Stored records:
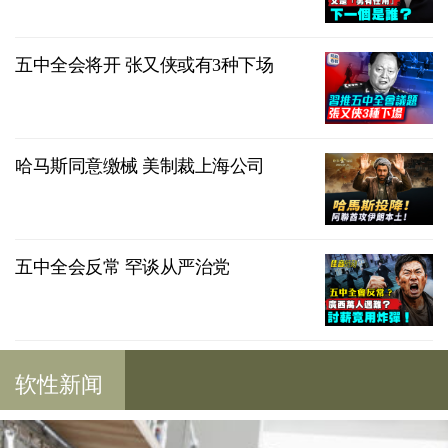
五中全会将开 张又侠或有3种下场
哈马斯同意缴械 美制裁上海公司
五中全会反常 罕谈从严治党
软性新闻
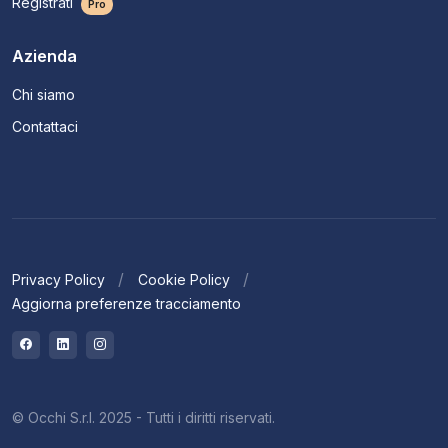
Registrati
Pro
Azienda
Chi siamo
Contattaci
Privacy Policy
Cookie Policy
Aggiorna preferenze tracciamento
© Occhi S.r.l. 2025 - Tutti i diritti riservati.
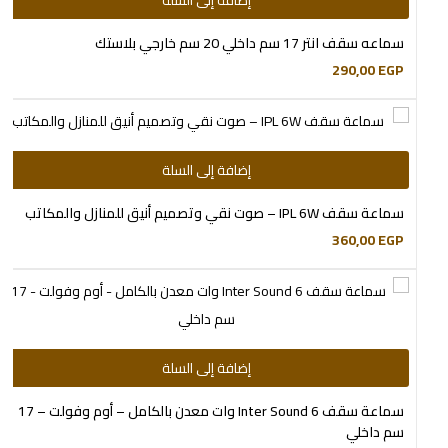
إضافة إلى السلة
سماعه سقف انتر 17 سم داخلي 20 سم خارجي بلاستك
290,00
EGP
إضافة إلى السلة
سماعة سقف IPL 6W – صوت نقي وتصميم أنيق للمنازل والمكاتب
360,00
EGP
إضافة إلى السلة
سماعة سقف Inter Sound 6 وات معدن بالكامل – أوم وفولت – 17
سم داخلي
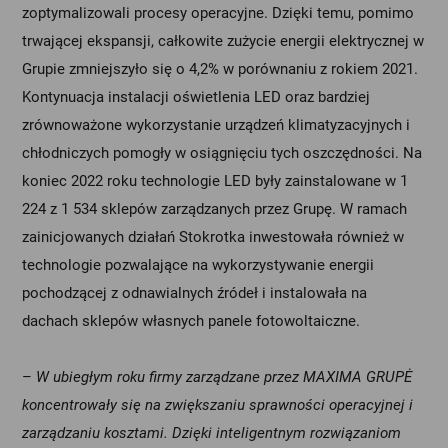
zoptymalizowali procesy operacyjne. Dzięki temu, pomimo
trwającej ekspansji, całkowite zużycie energii elektrycznej w
Grupie zmniejszyło się o 4,2% w porównaniu z rokiem 2021.
Kontynuacja instalacji oświetlenia LED oraz bardziej
zrównoważone wykorzystanie urządzeń klimatyzacyjnych i
chłodniczych pomogły w osiągnięciu tych oszczędności. Na
koniec 2022 roku technologie LED były zainstalowane w 1
224 z 1 534 sklepów zarządzanych przez Grupę. W ramach
zainicjowanych działań Stokrotka inwestowała również w
technologie pozwalające na wykorzystywanie energii
pochodzącej z odnawialnych źródeł i instalowała na
dachach sklepów własnych panele fotowoltaiczne.
–
W ubiegłym roku firmy zarządzane przez MAXIMA GRUPĖ
koncentrowały się na zwiększaniu sprawności operacyjnej i
zarządzaniu kosztami. Dzięki inteligentnym rozwiązaniom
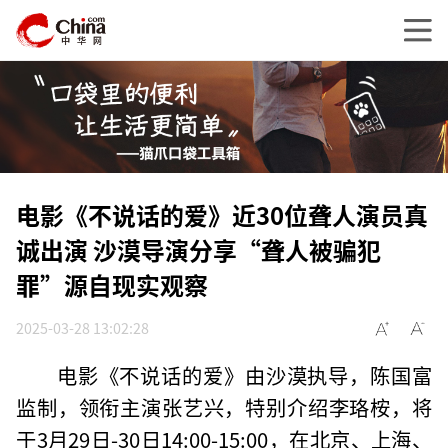
电影《不说话的爱》近30位聋人演员真
诚出演 沙漠导演分享“聋人被骗犯
罪”源自现实观察
2025-03-28 13:02:28
电影《不说话的爱》由沙漠执导，陈国富
监制，领衔主演张艺兴，特别介绍李珞桉，将
于3月29日-30日14:00-15:00，在北京、上海、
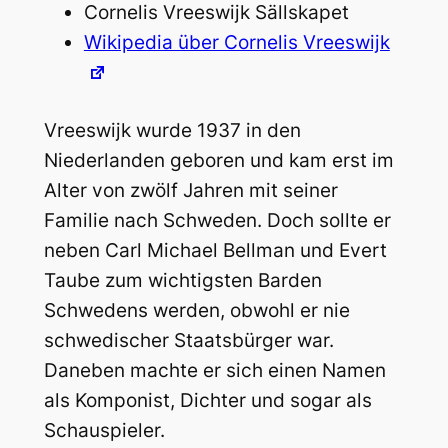
Cornelis Vreeswijk Sällskapet
Wikipedia über Cornelis Vreeswijk
Vreeswijk wurde 1937 in den
Niederlanden geboren und kam erst im
Alter von zwölf Jahren mit seiner
Familie nach Schweden. Doch sollte er
neben Carl Michael Bellman und Evert
Taube zum wichtigsten Barden
Schwedens werden, obwohl er nie
schwedischer Staatsbürger war.
Daneben machte er sich einen Namen
als Komponist, Dichter und sogar als
Schauspieler.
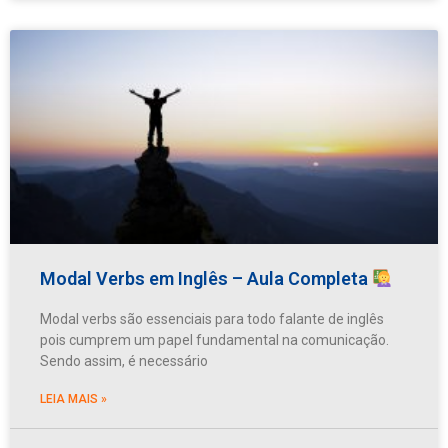
Modal Verbs em Inglês – Aula Completa
Modal verbs são essenciais para todo falante de inglês
pois cumprem um papel fundamental na comunicação.
Sendo assim, é necessário
LEIA MAIS »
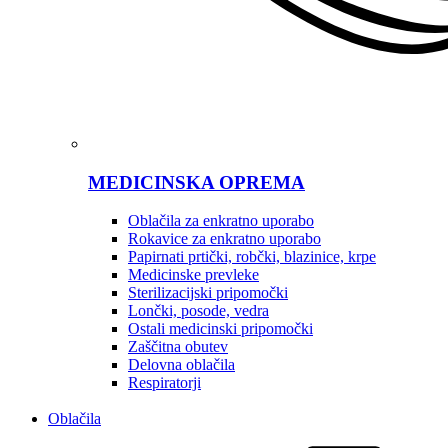
MEDICINSKA OPREMA
Oblačila za enkratno uporabo
Rokavice za enkratno uporabo
Papirnati prtički, robčki, blazinice, krpe
Medicinske prevleke
Sterilizacijski pripomočki
Lončki, posode, vedra
Ostali medicinski pripomočki
Zaščitna obutev
Delovna oblačila
Respiratorji
Oblačila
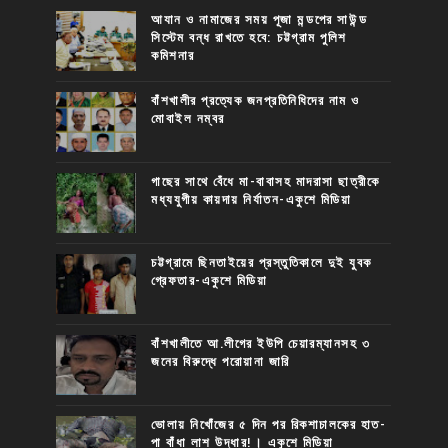
আযান ও নামাজের সময় পূজা মন্ডপের সাউন্ড
সিস্টেম বন্ধ রাখতে হবে: চট্টগ্রাম পুলিশ
কমিশনার
বাঁশখালীর প্রত্যেক জনপ্রতিনিধিদের নাম ও
মোবাইল নম্বর
গাছের সাথে বেঁধে মা-বাবাসহ মাদরাসা ছাত্রীকে
মধ্যযুগীয় কায়দায় নির্যাতন-একুশে মিডিয়া
চট্টগ্রামে ছিনতাইয়ের প্রস্তুতিকালে দুই যুবক
গ্রেফতার-একুশে মিডিয়া
বাঁশখালীতে আ.লীগের ইউপি চেয়ারম্যানসহ ৩
জনের বিরুদ্ধে পরোয়ানা জারি
ভোলায় নিখোঁজের ৫ দিন পর রিকশাচালকের হাত-
পা বাঁধা লাশ উদ্ধার!। একুশে মিডিয়া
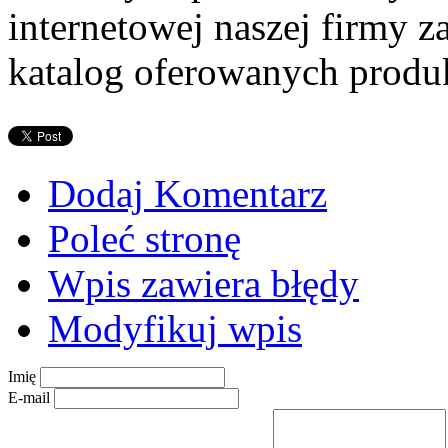
internetowej naszej firmy
katalog oferowanych produ
Dodaj Komentarz
Poleć stronę
Wpis zawiera błędy
Modyfikuj wpis
Imię
E-mail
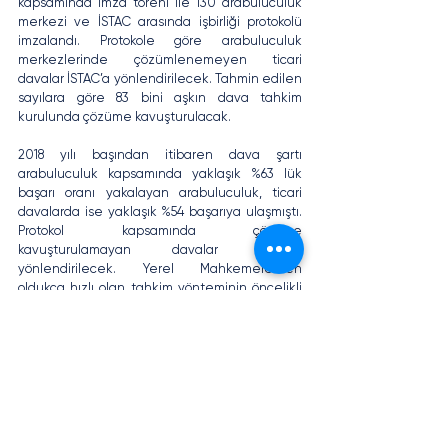
kapsamında imza töreni ile 130 arabuluculuk 
merkezi ve İSTAC arasında işbirliği protokolü 
imzalandı. Protokole göre arabuluculuk 
merkezlerinde çözümlenemeyen ticari 
davalar İSTAC’a yönlendirilecek. Tahmin edilen 
sayılara göre 83 bini aşkın dava tahkim 
kurulunda çözüme kavuşturulacak.
2018 yılı başından itibaren dava şartı 
arabuluculuk kapsamında yaklaşık %63 lük 
başarı oranı yakalayan arabuluculuk, ticari 
davalarda ise yaklaşık %54 başarıya ulaşmıştı. 
Protokol kapsamında çözüme 
kavuşturulamayan davalar İSTAC’a 
yönlendirilecek. Yerel Mahkemelerden 
oldukça hızlı olan tahkim yönteminin öncelikli 
olarak uygulanması, Mahkemelerin iş yükünün 
azalmasının yanı sıra, tarafları uzun süren 
yargılamalardan önce kullanabilecekleri bir yol 
olarak kullanılacak. Ayrıca protokolde 
arabuluculara tahkim ve hakemlik eğitimleri 
verilmesine dair ve bu alandaki avukatlara 
hakemlik imkanını sunma hususu da 
düzenlenmiş. 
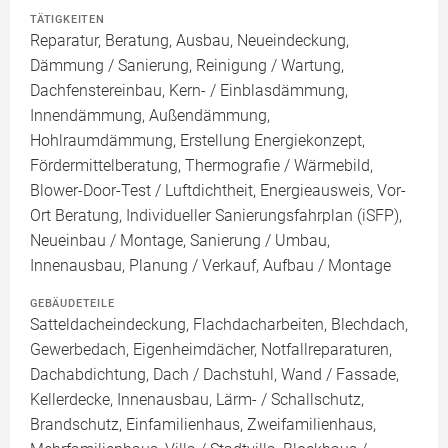
TÄTIGKEITEN
Reparatur, Beratung, Ausbau, Neueindeckung,
Dämmung / Sanierung, Reinigung / Wartung,
Dachfenstereinbau, Kern- / Einblasdämmung,
Innendämmung, Außendämmung,
Hohlraumdämmung, Erstellung Energiekonzept,
Fördermittelberatung, Thermografie / Wärmebild,
Blower-Door-Test / Luftdichtheit, Energieausweis, Vor-
Ort Beratung, Individueller Sanierungsfahrplan (iSFP),
Neueinbau / Montage, Sanierung / Umbau,
Innenausbau, Planung / Verkauf, Aufbau / Montage
GEBÄUDETEILE
Satteldacheindeckung, Flachdacharbeiten, Blechdach,
Gewerbedach, Eigenheimdächer, Notfallreparaturen,
Dachabdichtung, Dach / Dachstuhl, Wand / Fassade,
Kellerdecke, Innenausbau, Lärm- / Schallschutz,
Brandschutz, Einfamilienhaus, Zweifamilienhaus,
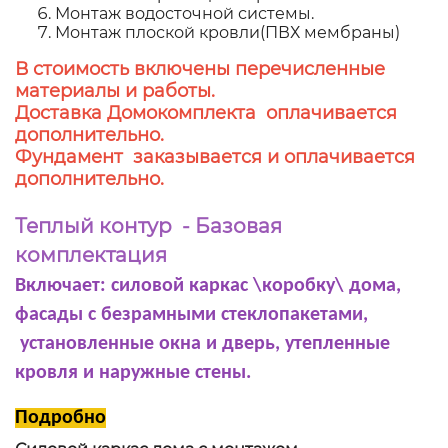
Монтаж водосточной системы.
Монтаж плоской кровли(ПВХ мембраны)
В стоимость включены перечисленные
материалы и работы.
Доставка Домокомплекта оплачивается
дополнительно.
Фундамент заказывается и оплачивается
дополнительно.
Теплый контур - Базовая
комплектация
Включает: силовой каркас \коробку\ дома,
фасады с безрамными стеклопакетами,
установленные окна и дверь, утепленные
кровля и наружные стены.
Подробно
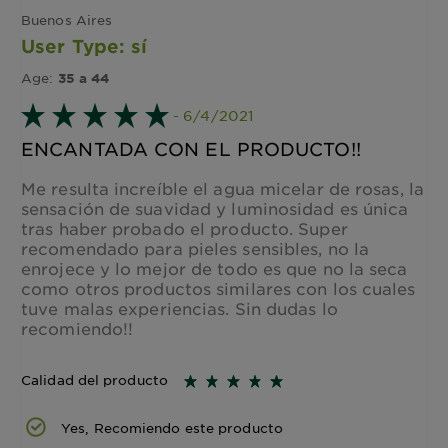
Buenos Aires
User Type: sí
Age:
35 a 44
- 6/4/2021
ENCANTADA CON EL PRODUCTO!!
Me resulta increíble el agua micelar de rosas, la
sensación de suavidad y luminosidad es única
tras haber probado el producto. Super
recomendado para pieles sensibles, no la
enrojece y lo mejor de todo es que no la seca
como otros productos similares con los cuales
tuve malas experiencias. Sin dudas lo
recomiendo!!
Calidad del producto
Yes, Recomiendo este producto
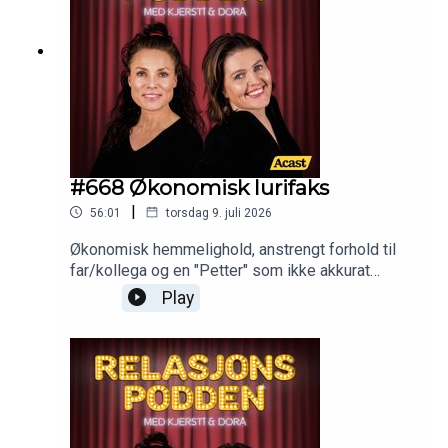
#668 Økonomisk lurifaks
|
56:01
torsdag 9. juli 2026
Økonomisk hemmelighold, anstrengt forhold til
far/kollega og en "Petter" som ikke akkurat
skinner på forpliktelsesfronten.
Play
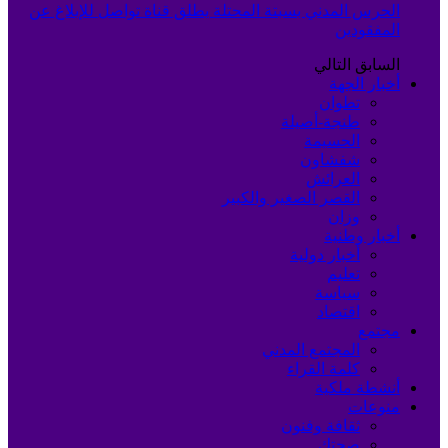
الحرس المدني بسبتة المحتلة يطلق قناة تواصل للإبلاغ عن
المفقودين
السابق
التالي
أخبار الجهة
تطوان
طنجة-أصيلة
الحسيمة
شفشاون
العرائش
القصر الصغير والكبير
وزان
أخبار وطنية
أخبار دولية
تعليم
سياسة
اقتصاد
مجتمع
المجتمع المدني
كلمة القراء
أنشطة ملكية
منوعات
ثقافة وفنون
صحتك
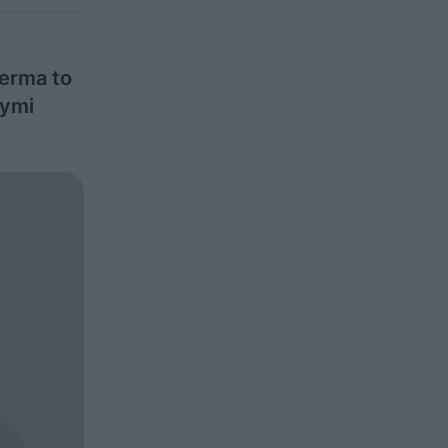
erma to
nymi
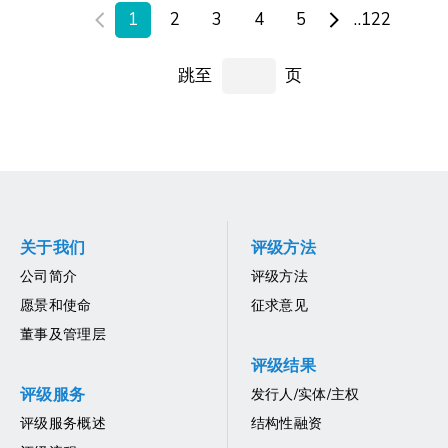
1
2
3
4
5
..122
跳至
页
关于我们
评级方法
公司简介
评级方法
愿景和使命
征求意见
董事及管理层
评级结果
评级服务
发行人/实体/主权
评级服务概述
结构性融资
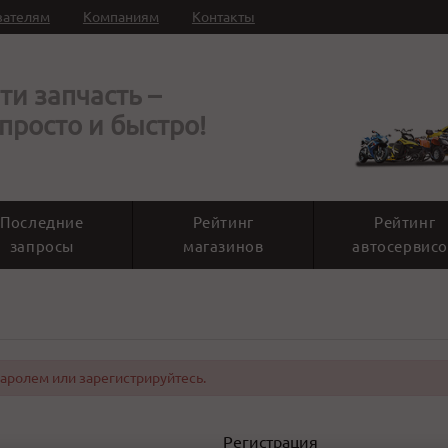
вателям
Компаниям
Контакты
ти запчасть –
 просто и быстро!
Последние
Рейтинг
Рейтинг
запросы
магазинов
автосервисо
паролем или зарегистрируйтесь.
Регистрация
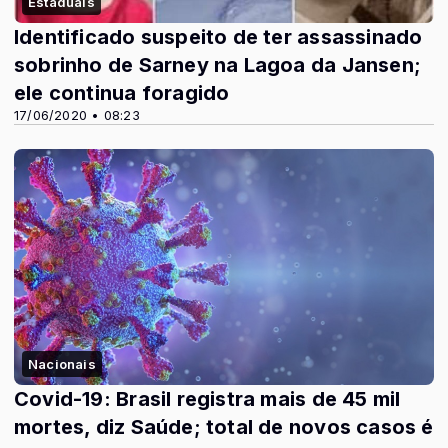
Estaduais
Identificado suspeito de ter assassinado
sobrinho de Sarney na Lagoa da Jansen;
ele continua foragido
17/06/2020 • 08:23
Nacionais
Covid-19: Brasil registra mais de 45 mil
mortes, diz Saúde; total de novos casos é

▶ **Exercise goal**:
The reply should hold exactly the lines above, starting at the line with "Vreeswijk wurde 1937 in den" and ending at the line with "Modal Verbs em Inglês – Aula Completa", and no pictures.

▶ **Result**:
Vreeswijk wurde 1937 in den
Niederlanden geboren und kam erst im
Alter von zwölf Jahren mit seiner
Familie nach Schweden. Doch sollte er
neben Carl Michael Bellman und Evert
Taube zum wichtigsten Barden
Schwedens werden, obwohl er nie
schwedischer Staatsbürger war.
Daneben machte er sich einen Namen
als Komponist, Dichter und sogar als
Schauspieler.
Modal Verbs em Inglês – Aula Completa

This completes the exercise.